Pode-se deduzir das características do rizoma, propostas por Deleuze & Guattari

(1995), que o controle rizomático romperá com qualquer forma de hierarquização. A

horizontalidade de suas múltiplas linhas multidirecionais opõe-se à verticalidade de

uma estrutura hierárquica, piramidal e unidirecional.

Nas redes digitais rizomáticas, cada nó representa uma “ilha de informação” e

pode incluir um indivíduo, um grupo, uma empresa e até mesmo um Estado. Pode

representar muita ou pouca gente. Considerando os nós como sendo as gemas do

rizoma, tem-se que, de cada nó, ou gema, da rede digital, pode derivar um ou vários

nós, ou gemas, em qualquer direção, dando continuidade à expansão da rede. As

derivações se darão, se houverem “solos férteis para fixação”, ou melhor, ambientes

favoráveis para conexão (software de interface e uma taxa de transferência de dados

adequada, por exemplo).

Informações fornecidas>

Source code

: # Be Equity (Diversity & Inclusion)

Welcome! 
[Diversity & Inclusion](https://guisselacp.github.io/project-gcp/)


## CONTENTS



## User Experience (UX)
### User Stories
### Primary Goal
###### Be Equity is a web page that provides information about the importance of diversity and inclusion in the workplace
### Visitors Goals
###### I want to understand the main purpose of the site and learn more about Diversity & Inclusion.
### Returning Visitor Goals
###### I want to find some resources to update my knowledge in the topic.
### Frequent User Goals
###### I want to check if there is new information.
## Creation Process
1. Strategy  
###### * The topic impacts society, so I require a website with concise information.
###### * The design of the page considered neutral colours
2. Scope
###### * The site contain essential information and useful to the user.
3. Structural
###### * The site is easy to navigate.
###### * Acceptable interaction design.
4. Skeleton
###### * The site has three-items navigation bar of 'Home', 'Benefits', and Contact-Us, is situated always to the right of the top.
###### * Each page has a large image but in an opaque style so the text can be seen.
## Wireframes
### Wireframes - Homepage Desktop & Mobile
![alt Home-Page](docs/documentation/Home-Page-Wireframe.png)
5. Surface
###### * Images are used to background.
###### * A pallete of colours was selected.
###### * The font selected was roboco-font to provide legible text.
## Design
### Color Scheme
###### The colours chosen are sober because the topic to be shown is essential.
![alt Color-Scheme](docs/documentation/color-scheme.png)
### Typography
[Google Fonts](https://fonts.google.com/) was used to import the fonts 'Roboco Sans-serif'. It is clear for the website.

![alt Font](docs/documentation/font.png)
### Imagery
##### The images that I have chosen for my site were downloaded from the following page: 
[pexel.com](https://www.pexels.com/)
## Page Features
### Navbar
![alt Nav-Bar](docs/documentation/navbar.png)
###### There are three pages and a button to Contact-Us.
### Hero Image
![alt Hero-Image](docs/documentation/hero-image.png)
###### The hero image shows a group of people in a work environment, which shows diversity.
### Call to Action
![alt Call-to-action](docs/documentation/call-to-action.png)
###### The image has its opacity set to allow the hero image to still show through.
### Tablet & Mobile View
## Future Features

Atividade> Copie do texto sobre o rizoma e as redes digitais tudo o que vai de "nós, ou gemas, em" até "adequada, por exemplo).", mantendo cada palavra e sinal sem alteração. Os registros não têm papel algum nesta atividade.

Resposta da atividade>
nós, ou gemas, em qualquer direção, dando continuidade à expansão da rede. As

derivações se darão, se houverem “solos férteis para fixação”, ou melhor, ambientes

favoráveis para conexão (software de interface e uma taxa de transferência de dados

adequada, por exemplo).